R_global = Δ(task_accuracy)
R_local  = -|prediction_error| - β * |total_confusion|

Implementation Details

Vectorized PC Operations

For performance, PC computations use vectorized tensor operations:

# Forward pass (vectorized)
for layer_idx in range(1, num_layers):
    pre = self.layer_activations[layer_idx - 1]
    linear = self.linear_layers[layer_idx - 1]
    raw = linear(pre)
    self.layer_activations[layer_idx] = torch.sigmoid(raw)

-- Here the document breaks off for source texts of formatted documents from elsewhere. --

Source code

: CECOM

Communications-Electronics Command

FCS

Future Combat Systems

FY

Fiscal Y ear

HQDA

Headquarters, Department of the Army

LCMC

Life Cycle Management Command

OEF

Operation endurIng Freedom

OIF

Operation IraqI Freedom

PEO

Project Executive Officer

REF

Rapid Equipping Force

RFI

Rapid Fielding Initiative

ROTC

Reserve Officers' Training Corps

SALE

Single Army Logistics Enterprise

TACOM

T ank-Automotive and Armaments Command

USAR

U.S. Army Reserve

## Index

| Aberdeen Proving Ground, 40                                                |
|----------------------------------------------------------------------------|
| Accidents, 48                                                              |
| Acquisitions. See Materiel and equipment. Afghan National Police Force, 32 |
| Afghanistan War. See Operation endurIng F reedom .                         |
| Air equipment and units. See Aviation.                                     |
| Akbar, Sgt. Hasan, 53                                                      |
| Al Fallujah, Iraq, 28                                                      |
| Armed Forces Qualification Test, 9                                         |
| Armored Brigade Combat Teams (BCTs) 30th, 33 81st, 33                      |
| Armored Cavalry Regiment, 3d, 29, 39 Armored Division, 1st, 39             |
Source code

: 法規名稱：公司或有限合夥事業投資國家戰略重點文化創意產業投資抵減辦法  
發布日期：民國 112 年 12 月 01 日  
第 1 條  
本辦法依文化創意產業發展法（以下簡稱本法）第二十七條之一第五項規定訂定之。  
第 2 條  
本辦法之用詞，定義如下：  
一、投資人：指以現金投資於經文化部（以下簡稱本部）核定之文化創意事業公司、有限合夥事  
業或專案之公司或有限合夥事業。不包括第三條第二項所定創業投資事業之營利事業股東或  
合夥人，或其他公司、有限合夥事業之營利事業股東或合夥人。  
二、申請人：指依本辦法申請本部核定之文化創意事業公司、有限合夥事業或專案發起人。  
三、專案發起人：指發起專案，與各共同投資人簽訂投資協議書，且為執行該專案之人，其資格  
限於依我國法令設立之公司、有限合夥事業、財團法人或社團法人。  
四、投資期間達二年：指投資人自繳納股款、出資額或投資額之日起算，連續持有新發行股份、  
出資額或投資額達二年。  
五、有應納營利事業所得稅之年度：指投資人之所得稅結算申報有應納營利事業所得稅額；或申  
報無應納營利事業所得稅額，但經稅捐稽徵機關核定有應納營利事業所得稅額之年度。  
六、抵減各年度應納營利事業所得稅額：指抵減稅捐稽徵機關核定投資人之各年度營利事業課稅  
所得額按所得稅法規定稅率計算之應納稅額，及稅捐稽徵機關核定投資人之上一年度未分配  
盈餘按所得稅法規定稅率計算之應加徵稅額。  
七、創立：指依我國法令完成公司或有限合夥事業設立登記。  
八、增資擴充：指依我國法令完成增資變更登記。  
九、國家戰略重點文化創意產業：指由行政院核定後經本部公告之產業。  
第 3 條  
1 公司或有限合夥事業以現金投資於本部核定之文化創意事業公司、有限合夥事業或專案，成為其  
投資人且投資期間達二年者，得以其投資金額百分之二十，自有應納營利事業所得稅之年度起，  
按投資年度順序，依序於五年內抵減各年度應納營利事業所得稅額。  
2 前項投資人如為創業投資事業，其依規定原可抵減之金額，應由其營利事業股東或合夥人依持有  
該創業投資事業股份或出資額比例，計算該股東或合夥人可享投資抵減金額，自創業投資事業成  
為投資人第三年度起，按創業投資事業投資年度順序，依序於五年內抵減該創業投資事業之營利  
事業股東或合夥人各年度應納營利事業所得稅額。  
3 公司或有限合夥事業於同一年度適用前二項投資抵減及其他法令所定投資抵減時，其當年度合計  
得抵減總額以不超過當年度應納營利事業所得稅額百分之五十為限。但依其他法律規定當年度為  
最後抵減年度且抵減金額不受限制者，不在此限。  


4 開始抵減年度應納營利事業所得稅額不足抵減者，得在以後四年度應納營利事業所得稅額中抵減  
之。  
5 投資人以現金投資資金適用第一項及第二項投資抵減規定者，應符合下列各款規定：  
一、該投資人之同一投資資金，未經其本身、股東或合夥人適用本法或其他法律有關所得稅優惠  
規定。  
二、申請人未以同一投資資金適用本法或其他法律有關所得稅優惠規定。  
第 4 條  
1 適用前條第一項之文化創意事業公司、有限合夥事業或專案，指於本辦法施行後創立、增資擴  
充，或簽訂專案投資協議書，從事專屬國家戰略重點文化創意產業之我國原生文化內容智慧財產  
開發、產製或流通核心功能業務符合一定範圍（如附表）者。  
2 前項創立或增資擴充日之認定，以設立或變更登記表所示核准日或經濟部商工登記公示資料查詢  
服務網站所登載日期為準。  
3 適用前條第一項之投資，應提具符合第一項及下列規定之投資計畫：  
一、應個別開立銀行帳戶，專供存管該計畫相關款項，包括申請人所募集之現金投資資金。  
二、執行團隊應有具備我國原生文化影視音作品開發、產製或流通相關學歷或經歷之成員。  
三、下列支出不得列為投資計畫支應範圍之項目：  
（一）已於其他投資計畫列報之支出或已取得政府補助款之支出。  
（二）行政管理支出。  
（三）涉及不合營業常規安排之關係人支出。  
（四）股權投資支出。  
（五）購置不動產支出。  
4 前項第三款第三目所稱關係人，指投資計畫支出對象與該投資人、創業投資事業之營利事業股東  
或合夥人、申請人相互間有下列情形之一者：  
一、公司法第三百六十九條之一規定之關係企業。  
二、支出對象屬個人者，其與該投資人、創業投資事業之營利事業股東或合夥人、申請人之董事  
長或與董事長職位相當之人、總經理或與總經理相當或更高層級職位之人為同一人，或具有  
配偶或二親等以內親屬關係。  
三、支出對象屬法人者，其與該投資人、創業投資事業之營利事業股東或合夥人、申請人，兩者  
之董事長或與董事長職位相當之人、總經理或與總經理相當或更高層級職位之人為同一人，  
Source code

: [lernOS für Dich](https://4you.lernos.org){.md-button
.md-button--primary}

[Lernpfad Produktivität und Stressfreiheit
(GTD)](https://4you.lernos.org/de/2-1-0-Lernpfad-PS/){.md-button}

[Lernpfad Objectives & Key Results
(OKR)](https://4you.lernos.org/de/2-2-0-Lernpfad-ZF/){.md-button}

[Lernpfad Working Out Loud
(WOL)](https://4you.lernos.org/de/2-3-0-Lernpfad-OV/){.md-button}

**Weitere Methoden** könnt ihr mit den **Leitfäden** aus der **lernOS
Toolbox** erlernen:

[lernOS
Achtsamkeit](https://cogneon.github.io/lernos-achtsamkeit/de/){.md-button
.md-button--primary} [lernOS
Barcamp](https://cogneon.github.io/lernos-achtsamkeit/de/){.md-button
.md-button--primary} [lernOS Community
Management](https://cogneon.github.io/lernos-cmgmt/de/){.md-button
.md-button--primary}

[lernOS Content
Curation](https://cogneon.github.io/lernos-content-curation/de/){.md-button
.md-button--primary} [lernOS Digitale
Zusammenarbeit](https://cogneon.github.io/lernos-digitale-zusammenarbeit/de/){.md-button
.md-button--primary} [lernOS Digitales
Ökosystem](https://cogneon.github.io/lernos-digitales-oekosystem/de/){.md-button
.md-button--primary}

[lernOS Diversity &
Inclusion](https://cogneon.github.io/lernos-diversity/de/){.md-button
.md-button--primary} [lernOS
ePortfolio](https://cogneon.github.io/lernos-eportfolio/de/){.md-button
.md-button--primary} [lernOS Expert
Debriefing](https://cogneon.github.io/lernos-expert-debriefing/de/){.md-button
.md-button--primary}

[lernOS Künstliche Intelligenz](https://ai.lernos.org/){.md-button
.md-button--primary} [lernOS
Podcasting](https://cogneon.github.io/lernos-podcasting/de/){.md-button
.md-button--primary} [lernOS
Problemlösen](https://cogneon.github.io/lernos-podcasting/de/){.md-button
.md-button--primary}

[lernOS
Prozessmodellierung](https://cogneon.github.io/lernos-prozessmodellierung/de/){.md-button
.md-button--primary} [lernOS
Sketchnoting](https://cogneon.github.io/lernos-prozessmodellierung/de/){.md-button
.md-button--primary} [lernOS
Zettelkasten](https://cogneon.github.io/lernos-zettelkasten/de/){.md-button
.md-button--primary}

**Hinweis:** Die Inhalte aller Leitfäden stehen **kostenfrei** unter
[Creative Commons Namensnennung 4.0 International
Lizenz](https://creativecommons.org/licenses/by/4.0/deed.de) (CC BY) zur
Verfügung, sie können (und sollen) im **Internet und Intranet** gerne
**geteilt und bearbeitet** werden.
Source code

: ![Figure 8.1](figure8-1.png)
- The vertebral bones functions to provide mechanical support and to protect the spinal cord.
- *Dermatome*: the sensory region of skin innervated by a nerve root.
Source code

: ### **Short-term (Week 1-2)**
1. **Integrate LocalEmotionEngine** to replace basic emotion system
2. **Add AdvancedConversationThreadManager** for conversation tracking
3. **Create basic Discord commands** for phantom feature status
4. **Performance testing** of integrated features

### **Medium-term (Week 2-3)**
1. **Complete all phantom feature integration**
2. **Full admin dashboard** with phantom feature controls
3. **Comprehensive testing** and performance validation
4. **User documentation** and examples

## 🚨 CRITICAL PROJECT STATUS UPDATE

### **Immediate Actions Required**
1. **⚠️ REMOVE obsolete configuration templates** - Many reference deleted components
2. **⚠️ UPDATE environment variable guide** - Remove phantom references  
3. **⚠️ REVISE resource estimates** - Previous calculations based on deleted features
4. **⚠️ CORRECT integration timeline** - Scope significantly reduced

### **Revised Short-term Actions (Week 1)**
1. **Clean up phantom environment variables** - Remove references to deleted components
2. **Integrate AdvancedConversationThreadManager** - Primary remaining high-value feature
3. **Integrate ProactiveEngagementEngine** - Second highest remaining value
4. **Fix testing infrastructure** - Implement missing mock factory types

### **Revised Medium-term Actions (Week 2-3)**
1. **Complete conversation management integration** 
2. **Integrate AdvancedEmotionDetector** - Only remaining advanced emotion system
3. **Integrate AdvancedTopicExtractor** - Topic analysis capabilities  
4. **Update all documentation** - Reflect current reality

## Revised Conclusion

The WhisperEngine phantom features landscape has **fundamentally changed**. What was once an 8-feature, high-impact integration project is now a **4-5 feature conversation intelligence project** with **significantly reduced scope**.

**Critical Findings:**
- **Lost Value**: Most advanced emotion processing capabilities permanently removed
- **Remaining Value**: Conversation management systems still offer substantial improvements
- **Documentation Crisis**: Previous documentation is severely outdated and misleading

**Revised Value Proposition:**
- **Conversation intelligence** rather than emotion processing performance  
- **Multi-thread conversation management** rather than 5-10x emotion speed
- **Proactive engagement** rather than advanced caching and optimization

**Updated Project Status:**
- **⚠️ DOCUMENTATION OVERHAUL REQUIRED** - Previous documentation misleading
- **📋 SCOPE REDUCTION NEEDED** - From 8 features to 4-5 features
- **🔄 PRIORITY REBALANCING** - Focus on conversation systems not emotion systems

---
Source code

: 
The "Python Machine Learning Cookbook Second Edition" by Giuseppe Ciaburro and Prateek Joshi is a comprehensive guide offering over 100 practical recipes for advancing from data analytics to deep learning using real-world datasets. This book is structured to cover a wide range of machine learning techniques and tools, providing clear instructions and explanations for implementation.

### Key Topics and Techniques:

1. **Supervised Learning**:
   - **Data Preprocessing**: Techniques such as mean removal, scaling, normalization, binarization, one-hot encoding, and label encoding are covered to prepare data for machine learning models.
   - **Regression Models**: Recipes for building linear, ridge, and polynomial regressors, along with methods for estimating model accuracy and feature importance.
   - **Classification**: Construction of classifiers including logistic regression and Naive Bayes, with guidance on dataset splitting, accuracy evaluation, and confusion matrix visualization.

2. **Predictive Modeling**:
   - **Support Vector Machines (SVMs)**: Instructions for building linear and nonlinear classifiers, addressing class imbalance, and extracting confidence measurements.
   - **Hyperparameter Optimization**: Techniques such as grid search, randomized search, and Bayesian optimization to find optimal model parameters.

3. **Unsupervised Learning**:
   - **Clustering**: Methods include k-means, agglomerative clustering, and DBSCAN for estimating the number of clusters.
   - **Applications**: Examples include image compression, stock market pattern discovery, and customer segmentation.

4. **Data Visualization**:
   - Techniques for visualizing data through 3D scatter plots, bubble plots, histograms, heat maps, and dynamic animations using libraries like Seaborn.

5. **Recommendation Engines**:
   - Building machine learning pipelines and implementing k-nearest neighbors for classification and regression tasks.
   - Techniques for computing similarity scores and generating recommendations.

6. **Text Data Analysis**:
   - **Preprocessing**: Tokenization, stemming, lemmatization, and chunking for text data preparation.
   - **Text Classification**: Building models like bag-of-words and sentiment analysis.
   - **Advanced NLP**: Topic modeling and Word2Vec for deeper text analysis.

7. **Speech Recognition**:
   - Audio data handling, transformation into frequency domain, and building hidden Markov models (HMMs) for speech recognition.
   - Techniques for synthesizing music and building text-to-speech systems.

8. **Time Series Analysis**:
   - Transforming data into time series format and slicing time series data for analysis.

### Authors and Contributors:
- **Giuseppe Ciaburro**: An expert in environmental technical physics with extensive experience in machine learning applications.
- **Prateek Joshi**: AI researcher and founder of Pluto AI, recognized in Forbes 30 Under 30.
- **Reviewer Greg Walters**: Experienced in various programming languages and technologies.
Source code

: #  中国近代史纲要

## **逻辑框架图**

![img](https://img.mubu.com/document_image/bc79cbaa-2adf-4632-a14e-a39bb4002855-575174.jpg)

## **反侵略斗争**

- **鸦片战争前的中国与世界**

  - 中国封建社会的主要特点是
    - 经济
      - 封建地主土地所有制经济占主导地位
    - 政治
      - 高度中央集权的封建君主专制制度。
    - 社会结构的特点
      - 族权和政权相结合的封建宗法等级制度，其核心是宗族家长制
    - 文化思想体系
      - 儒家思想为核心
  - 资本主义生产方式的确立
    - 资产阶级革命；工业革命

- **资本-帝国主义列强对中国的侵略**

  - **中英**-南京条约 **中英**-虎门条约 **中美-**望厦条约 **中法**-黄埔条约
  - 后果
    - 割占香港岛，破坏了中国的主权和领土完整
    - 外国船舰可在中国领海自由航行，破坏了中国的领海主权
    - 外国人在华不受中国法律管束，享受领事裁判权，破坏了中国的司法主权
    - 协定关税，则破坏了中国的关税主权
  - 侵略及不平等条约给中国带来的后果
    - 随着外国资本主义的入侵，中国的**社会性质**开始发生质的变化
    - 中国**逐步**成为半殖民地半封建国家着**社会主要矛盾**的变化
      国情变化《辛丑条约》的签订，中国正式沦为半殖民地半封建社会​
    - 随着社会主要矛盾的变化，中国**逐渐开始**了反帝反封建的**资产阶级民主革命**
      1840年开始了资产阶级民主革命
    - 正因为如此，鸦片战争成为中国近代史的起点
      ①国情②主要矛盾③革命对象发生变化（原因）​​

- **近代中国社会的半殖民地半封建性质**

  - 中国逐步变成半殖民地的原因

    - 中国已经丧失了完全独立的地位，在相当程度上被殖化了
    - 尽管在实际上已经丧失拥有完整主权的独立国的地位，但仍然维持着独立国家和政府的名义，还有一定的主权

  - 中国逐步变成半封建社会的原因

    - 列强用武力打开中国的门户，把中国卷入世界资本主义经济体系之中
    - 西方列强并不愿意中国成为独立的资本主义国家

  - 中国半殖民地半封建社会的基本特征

# Weight update (vectorized Hebbian)
delta_W = lr * E_post.T @ A_pre
linear.weight.data += delta_W

PPO with Centralized Critic

  • Shared Actor: All agents use same policy network
  • Centralized Critic: Takes global network state
  • GAE: Generalized Advantage Estimation for stable updates
# Collect rollout
for step in range(steps_per_agent):
    local_states = network.get_rl_agent_states()
    global_state = network.get_global_state_for_critic()
    
    actions, log_probs = actor.select_actions(local_states)
    values = critic(global_state)
    
    network.apply_rl_actions(actions)
    network.run_pc_epoch()
    
    rewards = calculate_rewards(network, actions)
    buffer.store(local_states, global_state, actions, 
                 log_probs, rewards, values)

Project Structure

PCPPO/
├── pc_core/
│   ├── neuron.py        # Neuron metadata classes
│   └── network.py       # Vectorized PC network
├── pcppo_marl/
│   ├── pcn_models.py    # PC-based Actor/Critic
│   ├── ppo_core.py      # PPO loss functions
│   ├── experience_buffer.py
│   ├── agent_manager.py
│   └── marl_trainer.py  # Main training loop
├── tasks/
│   └── mnist_loader.py  # MNIST for evaluation
├── utils/
│   ├── config_parser.py
│   ├── logger.py        # TensorBoard + W&B
│   └── visualization.py
├── main.py
└── config.yaml

Current Status & Roadmap

Implemented ✅

  • Vectorized PC network with nn.Linear layers
  • MARL training loop with PPO
  • Shared actor, centralized critic
  • Experience buffer with GAE
  • Comprehensive logging (TensorBoard, W&B)

In Progress 🔄

  • Tier 1: Actual structural plasticity (add/prune via weight masks)
  • Tier 2: Module-level agents (reduce variance)
  • Tier 2: Counterfactual reward calculation

Future Work 📋

  • Connectivity-aware agent observations
  • Curriculum scheduling for PC epochs
  • Multi-task evaluation

What I Learned

  • Predictive Coding Theory: Deep dive into free energy principle and hierarchical processing
  • MARL Challenges: Credit assignment in multi-agent systems
  • Vectorization: Balancing individual agent semantics with batch efficiency
  • Research Engineering: Managing complex experimental configurations
  • Novel Algorithm Design: Combining ideas from different fields

Key Insight

Traditional ML uses global optimization. This PC-MARL approach shows that intelligent structure might emerge from purely local learning rules, where each neuron simply tries to minimize its prediction error while occasionally restructuring its connections.

This is more biologically plausible and potentially more robust to distribution shift.